You are viewing a plain text version of this content. The canonical link for it is here.
Posted to issues@spark.apache.org by "Vignesh Mohan (JIRA)" <ji...@apache.org> on 2017/10/11 10:24:00 UTC
[jira] [Created] (SPARK-22248) spark marks all columns as null when
its unable to parse one column
Vignesh Mohan created SPARK-22248:
-------------------------------------
Summary: spark marks all columns as null when its unable to parse one column
Key: SPARK-22248
URL: https://issues.apache.org/jira/browse/SPARK-22248
Project: Spark
Issue Type: Bug
Components: Spark Core
Affects Versions: 2.2.0, 2.1.2
Reporter: Vignesh Mohan
when parsing JSON data in `PERMISSIVE` mode if one column mismatches the schema it attributes all column values as null.
{code}
val conf = new SparkConf().setMaster("local").setAppName("app")
val sc = new SparkContext(conf)
val sqlContext = new SQLContext(sc)
val sparkschema : StructType = {
StructType(StructField("name", StringType) :: StructField("count", LongType) :: Nil)
}
val rdd = sc.parallelize(List(
"""
|{"name": "foo", "count": 24.0}}
|""".stripMargin,
"""
|{"name": "bar", "count": 24}}
|""".stripMargin
))
sqlContext.read.schema(sparkschema).json(rdd).createOrReplaceTempView("events")
sqlContext.sql(
"""
| select
| name,count
| from
| events
""".stripMargin).collect.foreach(println)
{code}
Output:
{code}
17/10/11 03:12:04 WARN JacksonParser: Found at least one malformed records (sample:
{"name": "foo", "count": 24.0}}
). The JSON reader will replace
all malformed records with placeholder null in current PERMISSIVE parser mode.
To find out which corrupted records have been replaced with null, please use the
default inferred schema instead of providing a custom schema.
Code example to print all malformed records (scala):
===================================================
// The corrupted record exists in column _corrupt_record.

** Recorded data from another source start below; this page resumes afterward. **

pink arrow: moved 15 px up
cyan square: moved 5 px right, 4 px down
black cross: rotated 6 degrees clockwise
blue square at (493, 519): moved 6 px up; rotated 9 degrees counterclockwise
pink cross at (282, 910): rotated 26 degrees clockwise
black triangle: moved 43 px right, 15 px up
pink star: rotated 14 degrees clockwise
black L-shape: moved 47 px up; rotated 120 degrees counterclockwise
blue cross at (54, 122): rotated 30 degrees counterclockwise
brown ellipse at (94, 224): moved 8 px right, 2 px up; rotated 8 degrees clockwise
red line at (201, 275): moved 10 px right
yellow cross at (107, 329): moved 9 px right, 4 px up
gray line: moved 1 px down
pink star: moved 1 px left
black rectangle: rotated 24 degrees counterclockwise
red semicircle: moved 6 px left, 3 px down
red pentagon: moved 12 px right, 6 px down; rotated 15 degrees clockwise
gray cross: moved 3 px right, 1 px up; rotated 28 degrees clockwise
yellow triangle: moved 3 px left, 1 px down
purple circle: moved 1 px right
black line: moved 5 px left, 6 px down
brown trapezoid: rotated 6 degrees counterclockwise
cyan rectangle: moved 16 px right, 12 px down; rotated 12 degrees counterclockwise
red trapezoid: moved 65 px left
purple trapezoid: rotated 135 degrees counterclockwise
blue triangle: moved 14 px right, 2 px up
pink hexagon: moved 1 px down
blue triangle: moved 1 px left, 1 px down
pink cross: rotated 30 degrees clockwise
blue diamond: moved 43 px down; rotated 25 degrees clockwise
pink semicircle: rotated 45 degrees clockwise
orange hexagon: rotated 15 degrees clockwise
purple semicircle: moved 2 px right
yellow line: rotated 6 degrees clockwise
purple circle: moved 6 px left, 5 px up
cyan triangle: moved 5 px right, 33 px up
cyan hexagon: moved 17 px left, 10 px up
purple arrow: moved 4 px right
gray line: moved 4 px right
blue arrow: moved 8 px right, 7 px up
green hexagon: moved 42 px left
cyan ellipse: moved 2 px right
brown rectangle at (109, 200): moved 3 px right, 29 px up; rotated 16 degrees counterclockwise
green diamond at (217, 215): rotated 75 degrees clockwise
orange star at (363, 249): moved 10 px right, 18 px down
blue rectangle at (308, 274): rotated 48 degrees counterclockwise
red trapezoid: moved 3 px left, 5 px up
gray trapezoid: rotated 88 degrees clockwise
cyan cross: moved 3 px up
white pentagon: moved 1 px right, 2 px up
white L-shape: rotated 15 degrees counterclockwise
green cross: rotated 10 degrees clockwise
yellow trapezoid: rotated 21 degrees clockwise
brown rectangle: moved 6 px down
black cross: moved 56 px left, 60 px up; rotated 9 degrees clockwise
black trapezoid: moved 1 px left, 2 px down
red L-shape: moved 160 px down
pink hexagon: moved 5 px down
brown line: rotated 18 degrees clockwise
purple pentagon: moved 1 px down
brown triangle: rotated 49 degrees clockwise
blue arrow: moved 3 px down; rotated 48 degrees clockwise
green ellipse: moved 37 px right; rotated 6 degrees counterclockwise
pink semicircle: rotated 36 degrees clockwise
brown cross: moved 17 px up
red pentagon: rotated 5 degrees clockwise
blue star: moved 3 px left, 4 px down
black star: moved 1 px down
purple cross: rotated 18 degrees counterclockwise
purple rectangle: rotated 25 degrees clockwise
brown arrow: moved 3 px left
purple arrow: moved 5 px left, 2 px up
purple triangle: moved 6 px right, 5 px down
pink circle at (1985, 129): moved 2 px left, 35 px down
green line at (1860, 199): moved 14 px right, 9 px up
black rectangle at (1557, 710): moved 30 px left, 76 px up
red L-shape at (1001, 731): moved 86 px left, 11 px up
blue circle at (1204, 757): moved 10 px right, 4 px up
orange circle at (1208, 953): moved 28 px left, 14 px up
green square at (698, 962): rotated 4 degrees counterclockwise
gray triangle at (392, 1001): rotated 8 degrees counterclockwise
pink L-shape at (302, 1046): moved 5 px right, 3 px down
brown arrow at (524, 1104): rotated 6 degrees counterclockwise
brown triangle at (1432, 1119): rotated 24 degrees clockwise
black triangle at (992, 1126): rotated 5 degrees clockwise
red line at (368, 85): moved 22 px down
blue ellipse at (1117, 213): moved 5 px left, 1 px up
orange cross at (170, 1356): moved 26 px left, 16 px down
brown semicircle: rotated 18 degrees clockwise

val parsedJson = spark.read.json("/path/to/json/file/test.json")
[null,null]
[bar,24]
{code}
Expected output:
{code}
[foo,null]
[bar,24]
{code}
The problem comes from `spark-catalyst_2.11-2.1.0-sources.jar!/org/apache/spark/sql/catalyst/json/JacksonParser.scala`
{code}
private def failedConversion(
parser: JsonParser,
dataType: DataType): PartialFunction[JsonToken, Any] = {
case VALUE_STRING if parser.getTextLength < 1 =>
// If conversion is failed, this produces `null` rather than throwing exception.
// This will protect the mismatch of types.
null
case token =>
// We cannot parse this token based on the given data type. So, we throw a
// SparkSQLJsonProcessingException and this exception will be caught by
// `parse` method.
throw new SparkSQLJsonProcessingException(
s"Failed to parse a value for data type $dataType (current token: $token).")
}
{code}
this raises an exception when parsing the column and
{code}
def parse(input: String): Seq[InternalRow] = {
if (input.trim.isEmpty) {
Nil
} else {
try {
Utils.tryWithResource(factory.createParser(input)) { parser =>
parser.nextToken()
rootConverter.apply(parser) match {
case null => failedRecord(input)
case row: InternalRow => row :: Nil
case array: ArrayData =>
// Here, as we support reading top level JSON arrays and take every element
// in such an array as a row, this case is possible.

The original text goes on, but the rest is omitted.